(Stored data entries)
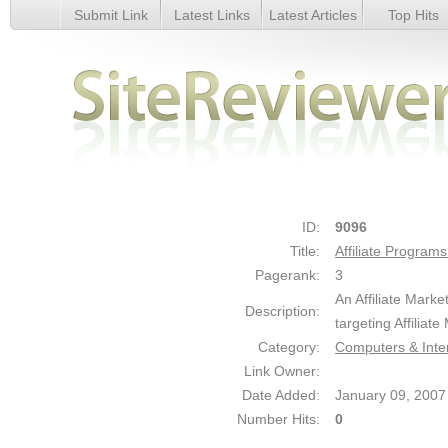
Submit Link
Latest Links
Latest Articles
Top Hits
Affiliate Programs Search Engine - Details
ID:
9096
Title:
Affiliate Program
Pagerank:
3
An Affiliate Mar
Description:
targeting Affiliat
Category:
Computers & Inte
Link Owner:
Date Added:
January 09, 2007
Number Hits:
0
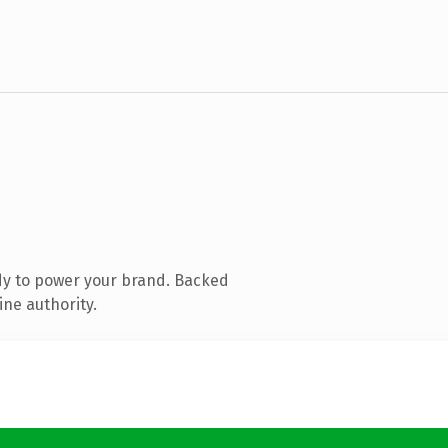
dy to power your brand. Backed
ine authority.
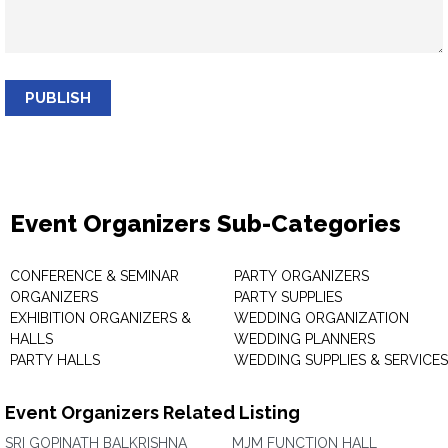
PUBLISH
Event Organizers Sub-Categories
CONFERENCE & SEMINAR
PARTY ORGANIZERS
ORGANIZERS
PARTY SUPPLIES
EXHIBITION ORGANIZERS &
WEDDING ORGANIZATION
HALLS
WEDDING PLANNERS
PARTY HALLS
WEDDING SUPPLIES & SERVICES
Event Organizers Related Listing
SRI GOPINATH BALKRISHNA
MJM FUNCTION HALL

## Work to complete:
Give the lines again exactly, beginning with the first line of the records above and ending with the line that contains "WEDDING ORGANIZATION", and include no pictures.

## Task result:
Submit Link
Latest Links
Latest Articles
Top Hits
Affiliate Programs Search Engine - Details
ID:
9096
Title:
Affiliate Program
Pagerank:
3
An Affiliate Mar
Description:
targeting Affiliat
Category:
Computers & Inte
Link Owner:
Date Added:
January 09, 2007
Number Hits:
0
dy to power your brand. Backed
ine authority.
PUBLISH
Event Organizers Sub-Categories
CONFERENCE & SEMINAR
PARTY ORGANIZERS
ORGANIZERS
PARTY SUPPLIES
EXHIBITION ORGANIZERS &
WEDDING ORGANIZATION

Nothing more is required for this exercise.